§ **TEXTE SOURCE**:
Le rapport préconise également une limitation de l’utilisation de la procédure, largement répandue, de conception/réalisation ou de MPGP. Cet aspect redonnerait des ailes, à la maîtrise d’ouvrage et à la maîtrise d’œuvre, pour aborder sereinement la question de la conception du logement. Les conditions requises, pour qu’un logement puisse être évolutif et adaptable à l’évolution des cultures et des pratiques, dans le respect des normes en vigueur, seraient à nouveau envisagées.
C’est peut-être anticiper le programme de l’expérimentation avec des questions : comment, dans une même cage d’escalier superposer des chambres d’étudiants, des appartements pour seniors et des logements familiaux évolutifs ? Comment, dans un même immeuble, assurer la possibilité d’une mixité bureaux /logements en rendant les programmes complètement indépendants ? Comment garantir des rez-de-chaussée compatibles avec des activités urbaines, comment en faire les socles de l’urbanité ? Comment répondre à une attente de nature et améliorer l’organisation des logements ? Comment réduire l’impression de densité en ayant des occupations du sol compatibles avec l’attente de services ? Pour être en phase avec Albert Einstein, toutes ces questions devront trouver une réponse dans les cinq minutes qui restent après une aussi longue réflexion.

§ **DONNÉES RECUEILLIES**:
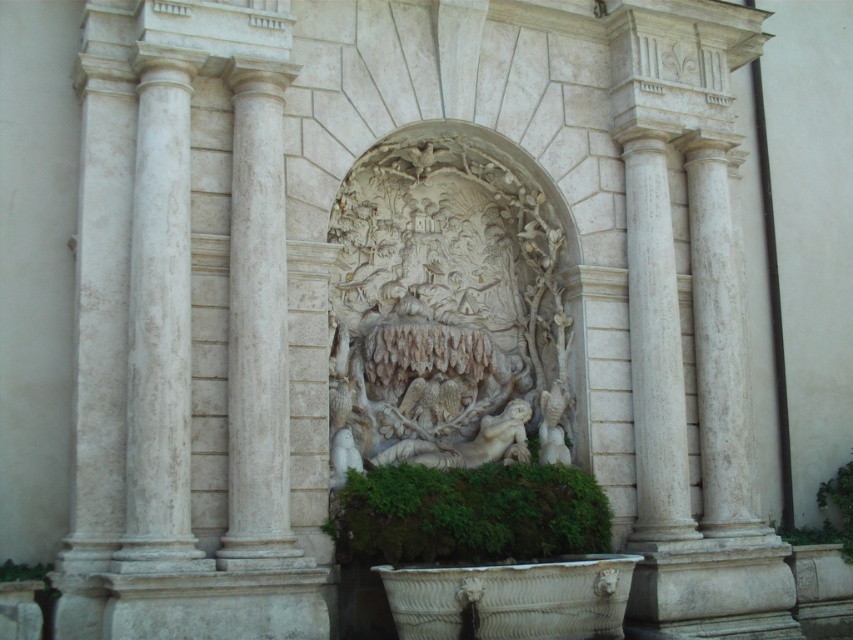
You are an architect examining the historical building. You notice the white stone carving at center and the white marble column at right. From your vantage point, which object is positioned to the left of the other?

The white stone carving at center is to the left of the white marble column at right.

You are an architect examining the historical building. You need to place a decorative statue that is 1.2 meters wide on the white marble column at left. Is there enough space on the column to fit the statue?

The white marble column at left is located at point (160, 330), but this coordinate does not provide information about the column width. Without knowing the column width, it is impossible to determine if the statue will fit.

§ **LISTE DES TÂCHES**:
**1.** Recopiez le passage du texte source qui commence par « C’est peut-être anticiper » et se poursuit jusqu'à « aussi longue réflexion. ».
**2.** Dans le texte source, quelle procédure le rapport préconise-t-il de limiter ?

§ **RÉPONSES ATTENDUES**:
**1.**
C’est peut-être anticiper le programme de l’expérimentation avec des questions : comment, dans une même cage d’escalier superposer des chambres d’étudiants, des appartements pour seniors et des logements familiaux évolutifs ? Comment, dans un même immeuble, assurer la possibilité d’une mixité bureaux /logements en rendant les programmes complètement indépendants ? Comment garantir des rez-de-chaussée compatibles avec des activités urbaines, comment en faire les socles de l’urbanité ? Comment répondre à une attente de nature et améliorer l’organisation des logements ? Comment réduire l’impression de densité en ayant des occupations du sol compatibles avec l’attente de services ? Pour être en phase avec Albert Einstein, toutes ces questions devront trouver une réponse dans les cinq minutes qui restent après une aussi longue réflexion.

**2.** La procédure de conception/réalisation ou de MPGP.